A dramatic advance in the theory of predicting the regret of RL agents. So given a bunch of assumptions about the properties of an environment, we could upper bound the regret with high probability. Maybe have a way to improve the bound as the agent learns about the environment. The theory would need to be flexible enough that it seems like it should keep giving reasonable bounds if the is agent doing things like building a successor. I think most agent foundations research can be framed as trying to solve a sub-problem of this problem, or a variant of this problem, or understand the various edge cases.
If we can empirically test this theory in lots of different toy environments with current RL agents, and the bounds are usually pretty tight, then that’d be a big update for me. Especially if we can deliberately create edge cases that violate some assumptions and can predict when things will break from which assumptions we violated.
(although this might not bring doom below 25% for me, depends also on race dynamics and the sanity of the various decision-makers).
We might have developed techniques to specify simple, bounded object-level goals. Goals that can be fully specified using very simple facts about reality, with no indirection or meta level complications. If so, we can probably use inner aligned agents to assist with some relativity well specified engineering or scientific problems. Specification mistakes at that point could easily result in irreversible loss of control, so it’s not the kind of capability I’d want lots of people to have access to.
To move past this point, we would need to make some engineering or scientific advances that would be helpful for solving the problem more permanently. Human intelligence enhancement would be a good thing to try. Maybe some kind of AI defence system to shut down any rogue AI that shows up. Maybe some monitoring tech that helps governments co-ordinate. These are basically the same as the examples given on the pivotal act page.
Is this even possible? Flexibility/generality seems quite difficult to get if you also want the long-range effects of the agent’s actions, as at some point you’re just solving the halting problem. Imagine that the agent and environment together are some arbitrary Turing machine and halting gives low reward. Then we cannot tell in general if it eventually halts. It also seems like we cannot tell in practice whether complicated machines halt within a billion steps without simulation or complicated static analysis?
Yes, if you have a very high bar for assumptions or the strength of the bound, it is impossible.
Fortunately, we don’t need a guarantee this strong. One research pathway is to weaken the requirements until they no longer cause a contradiction like this, while maintaining most of the properties that you wanted from the guarantee. For example, one way to weaken the requirements is to require that the agent provably does well relative to what is possible for agents of similar runtime. This still gives us a reasonable guarantee (“it will do as well as it possibly could have done”) without requiring that it solve the halting problem.
A dramatic advance in the theory of predicting the regret of RL agents. So given a bunch of assumptions about the properties of an environment, we could upper bound the regret with high probability. Maybe have a way to improve the bound as the agent learns about the environment. The theory would need to be flexible enough that it seems like it should keep giving reasonable bounds if the is agent doing things like building a successor. I think most agent foundations research can be framed as trying to solve a sub-problem of this problem, or a variant of this problem, or understand the various edge cases.
If we can empirically test this theory in lots of different toy environments with current RL agents, and the bounds are usually pretty tight, then that’d be a big update for me. Especially if we can deliberately create edge cases that violate some assumptions and can predict when things will break from which assumptions we violated.
(although this might not bring doom below 25% for me, depends also on race dynamics and the sanity of the various decision-makers).
Seems you’re left with outer alignment after solving this. What do you imagine doing to solve that?
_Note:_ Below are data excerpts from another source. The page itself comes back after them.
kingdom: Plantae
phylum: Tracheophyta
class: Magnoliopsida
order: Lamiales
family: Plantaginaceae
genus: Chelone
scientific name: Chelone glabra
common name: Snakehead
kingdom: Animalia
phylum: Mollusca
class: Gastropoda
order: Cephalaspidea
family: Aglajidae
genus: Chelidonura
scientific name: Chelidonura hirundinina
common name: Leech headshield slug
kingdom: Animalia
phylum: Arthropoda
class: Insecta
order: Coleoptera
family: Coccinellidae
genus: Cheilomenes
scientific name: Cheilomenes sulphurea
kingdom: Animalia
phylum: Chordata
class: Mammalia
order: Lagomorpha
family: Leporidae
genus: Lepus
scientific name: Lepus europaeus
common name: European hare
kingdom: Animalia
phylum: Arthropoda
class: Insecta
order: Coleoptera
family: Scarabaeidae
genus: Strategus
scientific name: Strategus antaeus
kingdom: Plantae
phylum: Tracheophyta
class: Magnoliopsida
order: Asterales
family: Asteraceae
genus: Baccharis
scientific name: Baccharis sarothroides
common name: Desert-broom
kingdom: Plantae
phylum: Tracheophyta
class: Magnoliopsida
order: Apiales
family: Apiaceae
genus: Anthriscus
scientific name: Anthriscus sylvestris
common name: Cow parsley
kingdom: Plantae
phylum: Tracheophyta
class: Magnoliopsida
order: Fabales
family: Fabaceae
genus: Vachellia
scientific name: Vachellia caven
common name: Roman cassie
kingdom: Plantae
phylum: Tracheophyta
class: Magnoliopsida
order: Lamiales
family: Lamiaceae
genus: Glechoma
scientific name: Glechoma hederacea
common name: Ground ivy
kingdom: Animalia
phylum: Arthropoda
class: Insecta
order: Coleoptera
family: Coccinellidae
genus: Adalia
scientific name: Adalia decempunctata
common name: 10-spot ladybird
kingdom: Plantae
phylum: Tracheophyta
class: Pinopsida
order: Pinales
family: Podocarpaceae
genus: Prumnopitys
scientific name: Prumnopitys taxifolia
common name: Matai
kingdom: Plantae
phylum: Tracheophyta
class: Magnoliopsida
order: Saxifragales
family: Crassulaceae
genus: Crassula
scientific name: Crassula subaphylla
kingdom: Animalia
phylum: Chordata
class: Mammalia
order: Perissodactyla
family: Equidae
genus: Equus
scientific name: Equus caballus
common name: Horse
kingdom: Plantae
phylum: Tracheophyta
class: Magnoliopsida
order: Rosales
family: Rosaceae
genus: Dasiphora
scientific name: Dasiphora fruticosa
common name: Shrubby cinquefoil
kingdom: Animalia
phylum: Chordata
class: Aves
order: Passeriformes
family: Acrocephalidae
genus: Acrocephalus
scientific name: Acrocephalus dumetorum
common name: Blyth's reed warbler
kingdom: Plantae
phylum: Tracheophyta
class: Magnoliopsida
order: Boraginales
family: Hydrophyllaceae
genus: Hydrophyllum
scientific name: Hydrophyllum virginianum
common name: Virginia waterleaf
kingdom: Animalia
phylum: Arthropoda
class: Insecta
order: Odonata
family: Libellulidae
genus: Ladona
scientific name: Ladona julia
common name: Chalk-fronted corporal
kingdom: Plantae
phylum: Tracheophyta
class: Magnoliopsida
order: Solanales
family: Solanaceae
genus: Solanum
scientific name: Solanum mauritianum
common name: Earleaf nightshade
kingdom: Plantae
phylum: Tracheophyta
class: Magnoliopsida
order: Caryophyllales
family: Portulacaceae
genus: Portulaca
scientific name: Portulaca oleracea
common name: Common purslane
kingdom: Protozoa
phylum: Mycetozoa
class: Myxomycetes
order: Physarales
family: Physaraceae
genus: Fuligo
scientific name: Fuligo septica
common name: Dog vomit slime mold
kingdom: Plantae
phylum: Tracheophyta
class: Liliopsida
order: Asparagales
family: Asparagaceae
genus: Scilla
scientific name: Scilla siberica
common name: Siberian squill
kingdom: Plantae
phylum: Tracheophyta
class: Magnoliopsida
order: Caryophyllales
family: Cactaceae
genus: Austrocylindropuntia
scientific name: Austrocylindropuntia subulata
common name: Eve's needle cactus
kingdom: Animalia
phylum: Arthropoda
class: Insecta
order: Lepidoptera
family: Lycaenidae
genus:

We might have developed techniques to specify simple, bounded object-level goals. Goals that can be fully specified using very simple facts about reality, with no indirection or meta level complications. If so, we can probably use inner aligned agents to assist with some relativity well specified engineering or scientific problems. Specification mistakes at that point could easily result in irreversible loss of control, so it’s not the kind of capability I’d want lots of people to have access to.
To move past this point, we would need to make some engineering or scientific advances that would be helpful for solving the problem more permanently. Human intelligence enhancement would be a good thing to try. Maybe some kind of AI defence system to shut down any rogue AI that shows up. Maybe some monitoring tech that helps governments co-ordinate. These are basically the same as the examples given on the pivotal act page.
Is this even possible? Flexibility/generality seems quite difficult to get if you also want the long-range effects of the agent’s actions, as at some point you’re just solving the halting problem. Imagine that the agent and environment together are some arbitrary Turing machine and halting gives low reward. Then we cannot tell in general if it eventually halts. It also seems like we cannot tell in practice whether complicated machines halt within a billion steps without simulation or complicated static analysis?
Yes, if you have a very high bar for assumptions or the strength of the bound, it is impossible.
Fortunately, we don’t need a guarantee this strong. One research pathway is to weaken the requirements until they no longer cause a contradiction like this, while maintaining most of the properties that you wanted from the guarantee. For example, one way to weaken the requirements is to require that the agent provably does well relative to what is possible for agents of similar runtime. This still gives us a reasonable guarantee (“it will do as well as it possibly could have done”) without requiring that it solve the halting problem.